Prefix-to-SQL: Text-to-SQL Generation from Incomplete User Questions
This addresses a practical issue for lay-users interacting with database systems by enabling processing of incomplete questions, though it is incremental as it builds on existing text-to-SQL methods.
The paper tackles the problem of text-to-SQL generation from incomplete user questions, proposing a new task called prefix-to-SQL and constructing a benchmark PAGSAS with 124K prefixes. Experimental results show that curriculum learning improves recall scores by up to 9% on sub-tasks like GeoQuery.

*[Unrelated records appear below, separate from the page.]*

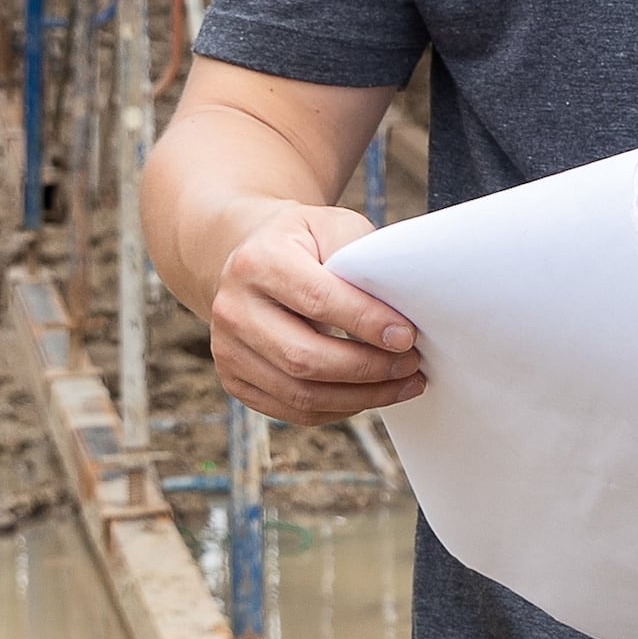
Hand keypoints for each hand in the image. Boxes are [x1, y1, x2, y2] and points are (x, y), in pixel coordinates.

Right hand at [211, 203, 420, 421]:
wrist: (251, 256)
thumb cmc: (305, 242)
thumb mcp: (333, 228)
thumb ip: (363, 261)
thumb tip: (399, 316)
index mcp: (258, 262)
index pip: (317, 301)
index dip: (366, 323)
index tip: (407, 336)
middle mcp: (233, 308)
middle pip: (304, 358)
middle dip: (368, 368)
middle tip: (411, 365)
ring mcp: (226, 349)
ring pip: (299, 393)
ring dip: (360, 396)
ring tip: (402, 385)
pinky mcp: (233, 378)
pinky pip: (291, 410)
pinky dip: (338, 409)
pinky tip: (369, 395)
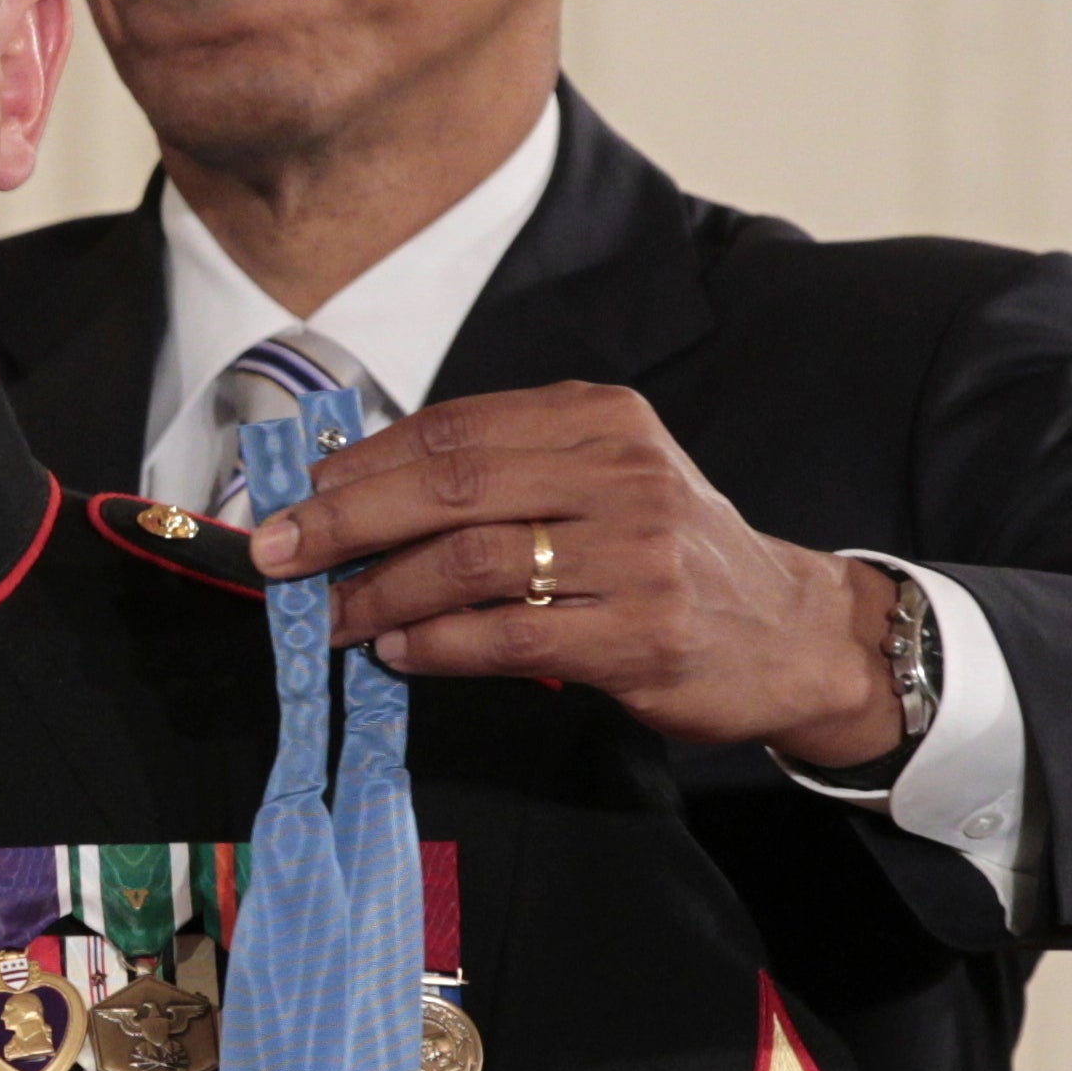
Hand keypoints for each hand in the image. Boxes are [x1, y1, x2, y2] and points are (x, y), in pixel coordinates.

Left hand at [242, 383, 903, 763]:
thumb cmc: (670, 554)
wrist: (793, 631)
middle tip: (278, 554)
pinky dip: (437, 645)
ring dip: (381, 592)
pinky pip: (508, 637)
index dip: (361, 461)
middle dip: (345, 520)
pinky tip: (399, 652)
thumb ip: (504, 475)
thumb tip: (360, 491)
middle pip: (448, 485)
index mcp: (600, 418)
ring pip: (469, 562)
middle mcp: (620, 473)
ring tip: (332, 617)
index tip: (296, 491)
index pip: (453, 427)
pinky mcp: (640, 635)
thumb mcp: (604, 480)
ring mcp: (635, 554)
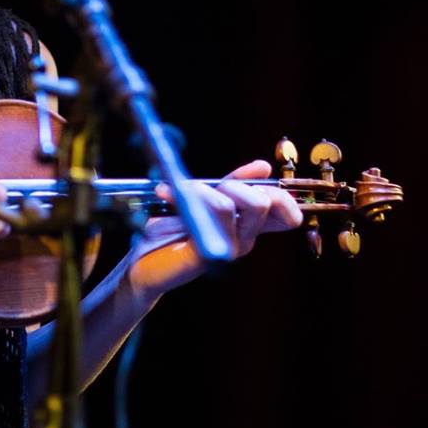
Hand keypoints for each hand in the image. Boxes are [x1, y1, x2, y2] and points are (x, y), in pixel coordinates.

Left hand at [127, 159, 302, 301]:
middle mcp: (244, 238)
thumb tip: (264, 167)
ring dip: (199, 190)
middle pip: (263, 202)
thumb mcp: (206, 197)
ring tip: (181, 193)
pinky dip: (183, 195)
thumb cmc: (171, 227)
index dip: (280, 193)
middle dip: (234, 184)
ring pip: (227, 204)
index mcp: (248, 225)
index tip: (259, 176)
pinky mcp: (205, 254)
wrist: (142, 260)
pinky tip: (165, 193)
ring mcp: (227, 248)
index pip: (286, 212)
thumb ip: (233, 184)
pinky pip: (201, 218)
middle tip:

Existing text-to-SQL research only considers complete questions as the input, but lay-users might strive to formulate a complete question. To build a smarter natural language interface to database systems (NLIDB) that also processes incomplete questions, we propose a new task, prefix-to-SQL which takes question prefix from users as the input and predicts the intended SQL. We construct a new benchmark called PAGSAS that contains 124K user question prefixes and the intended SQL for 5 sub-tasks Advising, GeoQuery, Scholar, ATIS, and Spider. Additionally, we propose a new metric SAVE to measure how much effort can be saved by users. Experimental results show that PAGSAS is challenging even for strong baseline models such as T5. As we observe the difficulty of prefix-to-SQL is related to the number of omitted tokens, we incorporate curriculum learning of feeding examples with an increasing number of omitted tokens. This improves scores on various sub-tasks by as much as 9% recall scores on sub-task GeoQuery in PAGSAS.